Le harcèlement de genre est le deuxième type de harcèlement classé par l’UNESCO. Il est lié aux inégalités homme/femme déjà existantes, et est omniprésent sur les bancs des écoles de notre planète. Ainsi, Stefania Giannini, sous-directrice de l’UNESCO pour l’éducation, souligne que « 27% des adultes pensent que l’éducation est plus importante pour un garçon que pour une fille. » Ce type de croyance est ce qui a permis l’établissement d’un si fort harcèlement de genre au sein des écoles. La violence de genre en milieu scolaire désigne des « actes ou des menaces de violence sexuelle, physique ou psychologique perpétrés dans les écoles et leur environnement, résultant de normes et de stéréotypes de genre, et imposés par des rapports de force inégaux », selon la définition de l’UNESCO adoptée dans le rapport sur cette thématique. Le G7 Education met ainsi en avant deux objectifs fortement corrélés des politiques éducatives modernes au niveau international : combattre le harcèlement scolaire et permettre l’émancipation des femmes et des filles par l’éducation.

Le groupe de travail mondial établi en 2014 par les organes onusiens de réflexion sur les milieux éducatifs et la lutte contre la harcèlement de genre a ainsi identifié plusieurs axes de lutte, dont l’un est mis en avant par Audrey Azoulay : « Il nous a aussi semblé essentiel de donner aux États un outil de mesure harmonisé permettant d’appréhender de façon précise l’ampleur du harcèlement. […] Nous disposons d’un indicateur global permettant de mesurer l’influence du harcèlement, qui rassemble les données de 105 pays au travers de cet indicateur présenté par l’institut de statistique de l’UNESCO. »

La France accueillera en 2020 le premier colloque international sur ce thème.

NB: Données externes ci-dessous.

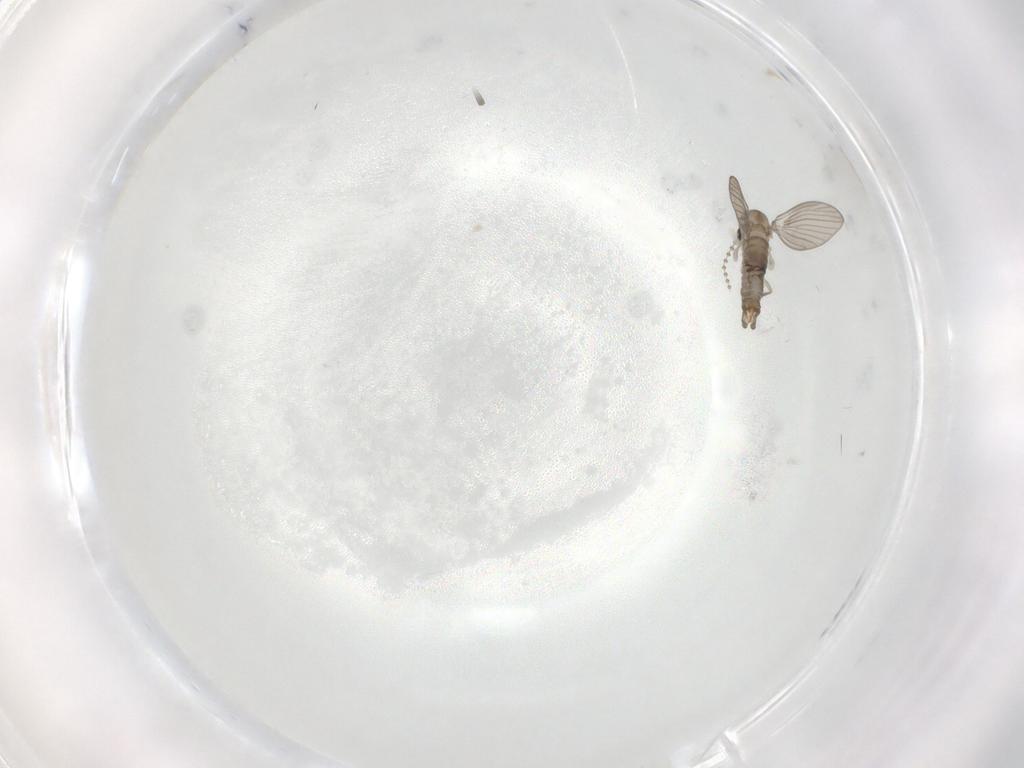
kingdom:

Il rassemblera des acteurs gouvernementaux, notamment ceux des pays du G7, des acteurs civils et des acteurs institutionnels. L’UNESCO, par la voix de sa directrice générale, s’est déclarée « ravie de participer à ce colloque : […] c’est avec ce genre de partenariat que nous avancerons. »

La lutte contre le harcèlement, en cohérence avec l’objectif de réduction des inégalités mondiales du G7 de Biarritz, est pour la première fois reconnu comme une thématique internationale, rassemblant les nations autour d’un combat pour « faire avancer les causes les plus importantes de l’humanité », d’après les mots de Jean-Michel Blanquer en ouverture de la conférence du 5 juillet à l’UNESCO, devant plus de 1300 acteurs de l’éducation mondiale.